Concernant Dan Gertler, un différend fiscal récent sur les redevances que lui verse Glencore a révélé qu’il détient toujours des actifs dans le secteur minier congolais. Bien qu’il ait accepté en 2022 de renoncer à certains avoirs, il conserve des droits à royalties sur trois projets majeurs de cuivre et de cobalt.
Les rapports de l’Initiative pour la transparence dans les industries extractives (ITIE) indiquent que la RDC a néanmoins enregistré quelques progrès. Le rapport de progrès 2024 note que le pays publie désormais des données sur la propriété bénéficiaire depuis 2015, même si celles-ci restent incomplètes. En matière de transparence contractuelle, la loi minière de 2018 impose la publication des contrats, licences et concessions, mais des lacunes subsistent. Un rapport du FMI publié en janvier 2025 souligne les progrès dans la mise en œuvre de ces réformes, tout en rappelant la nécessité de finaliser des processus en cours. Le seuil de déclaration de la propriété effective fixé à 25 % par un loi adoptée en 2022 reste trop permissif.
Enjeu économique
D’autres faiblesses subsistent dans la gouvernance du secteur extractif. Le gouvernement congolais a récemment conditionné les exportations pétrolières à l’usage d’affréteurs agréés, une mesure visant à mieux encadrer les flux, mais qui soulève des interrogations sur la transparence des intermédiaires.
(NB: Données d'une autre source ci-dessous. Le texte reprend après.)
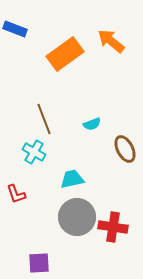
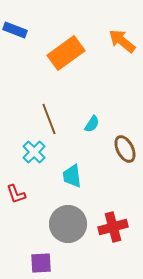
blue rectangle: moved 1 px down
orange arrow: moved 11 px right
orange rectangle: moved 1 px right, 1 px up
brown line: moved 5 px right
cyan semicircle: rotated 36 degrees counterclockwise
cyan cross: rotated 15 degrees clockwise
cyan trapezoid: moved 3 px up; rotated 85 degrees counterclockwise
gray circle: moved 9 px left, 7 px down
red cross: rotated 24 degrees counterclockwise
purple square: moved 2 px right
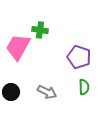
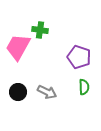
black circle: moved 7 px right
La transparence dans le secteur extractif est cruciale pour la RDC, dont l’économie repose en grande partie sur le cuivre et le cobalt. En 2024, la RDC a produit 3,3 millions de tonnes métriques de cuivre (+12,6 % sur un an), la plaçant au 2ᵉ rang mondial. Pour le cobalt, elle conserve sa première place mondiale, avec une production estimée à 170 000 tonnes et des réserves de 6 millions de tonnes.
Les revenus miniers représentent environ 6 % du PIB national et 40 % des recettes publiques. Une meilleure gouvernance permettrait de maximiser ces recettes, d’attirer des investissements durables, de garantir une meilleure redistribution des richesses, et de répondre aux exigences internationales sur les chaînes d’approvisionnement en métaux critiques.